Aruba has always had a channel focus, and Greg Murphy, the company’s vice president of business operations, credits a loyal channel with having a major role in Aruba’s rise. The company’s channel, like the company itself, has largely been enterprise-focused.
“They have highly-skilled, highly trained engineers who understand mobility and security, and understand how to implement in very complex environments,” he said of the company’s channel.
But like the company itself, the company’s historical channel partners don’t have much of a background in the SMB market. That hasn’t been an issue, except for the company’s development of Aruba Instant, an SMB-friendly version of its enterprise WiFi offerings. Ash Chowdappa, vice president of product management, described Instant as the same enterprise functionality as the company’s main line of products, but with a more SMB-friendly interface.
“For too long, it’s been a tradeoff of features and performance versus simplicity for SMBs,” Murphy said of the guiding concepts behind Instant. “Those two things shouldn’t be opposing principles.”
But with a company that primarily speaks enterprise, and a channel that primarily speaks enterprise, has Instant been able to live up to the market opportunity for the product?
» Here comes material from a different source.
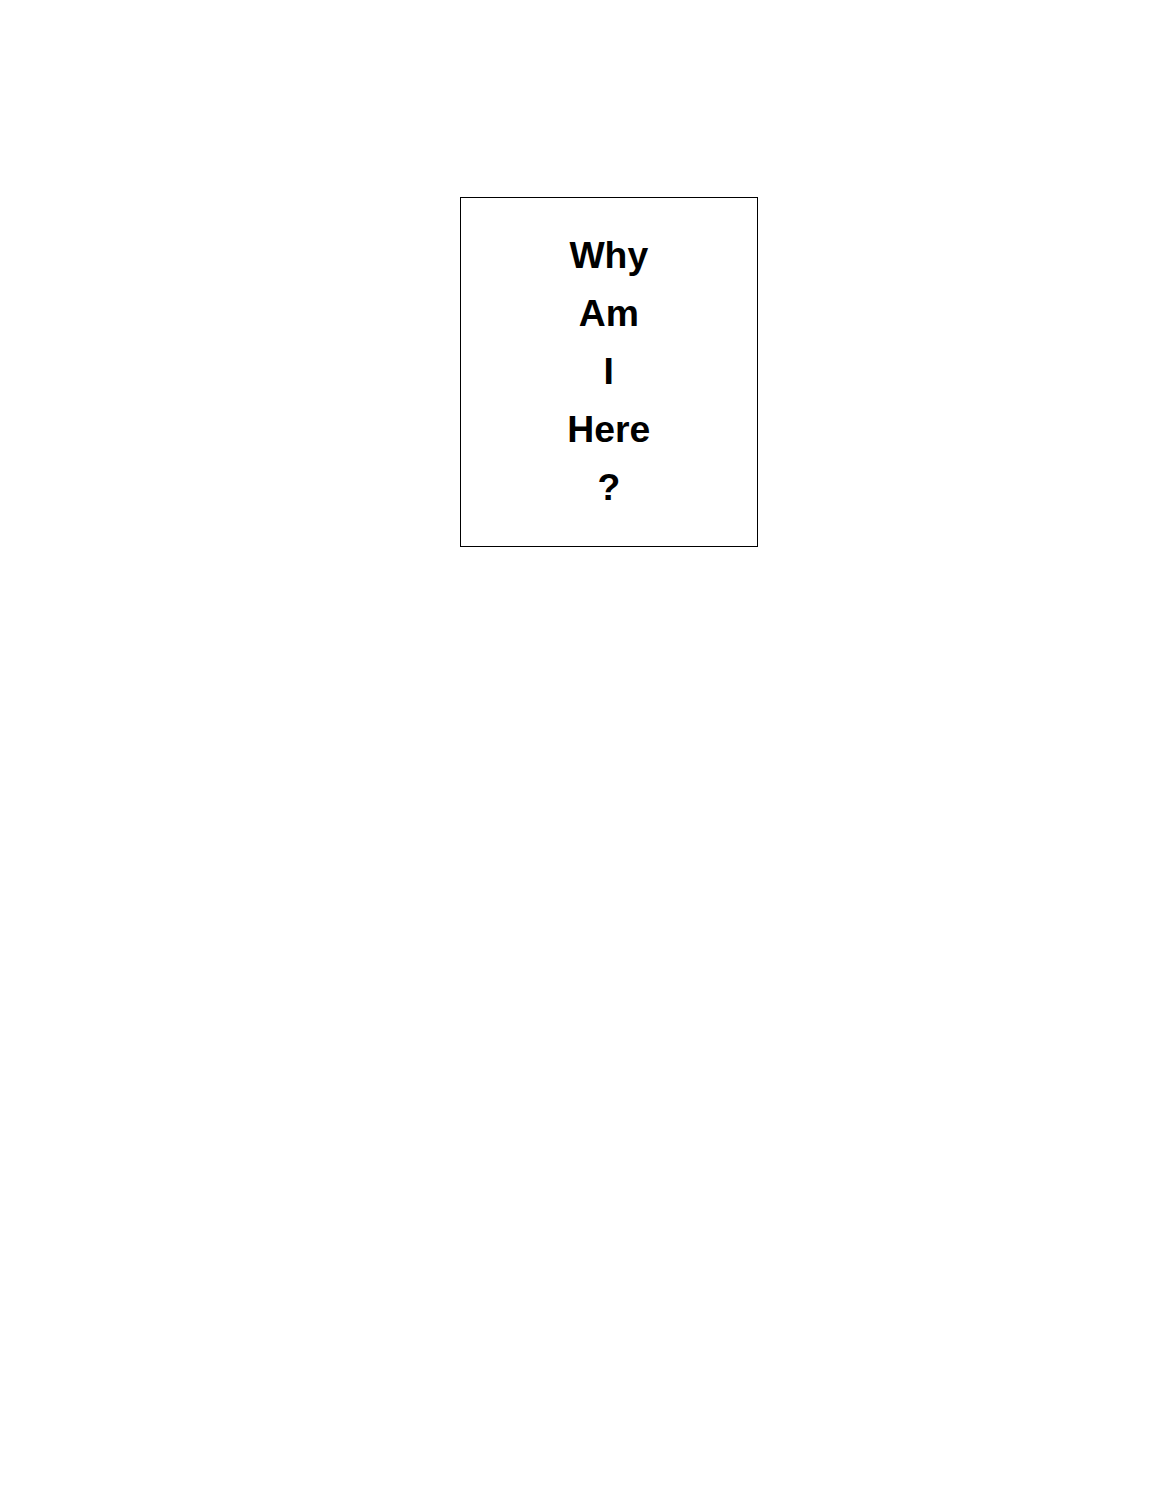Why
Am
I
Here
?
Perhaps not, but now that it’s part of HP, the company sees that changing.
“We see a huge opportunity with that HP networking channel that’s incredibly focused on SMB. We really want to pull that through the HP channel and reach a customer base we have not been able to reach as an enterprise organization,” Murphy said.
With the merger complete and the work to create and integrated HP networking business well under way, HP networking partners should probably expect to be hearing a lot more from the new acquisition.
Although Aruba is retaining status as a separate company and brand with the “an HP company” tagline added, Murphy stressed that the newly-combined organization is looking at the market as one networking organization, with a common strategy and approach.
“We’re two weeks into it, and just working on getting the product groups together, but we’ll seek to leverage the best of both portfolios and bring them together as one networking business unit,” he said.
And while much of the focus may be on opening up the SMB-focused Instant products to HP’s massive SMB channel community, Murphy said there would also be opportunities for HP’s enterprise-focused networking partners to get familiar with its offerings too.
“We’re inviting HP partners in, but we expect them to go through the same certifications and have the same capabilities and skills [as existing Aruba partners] to support our enterprise customers,” he said.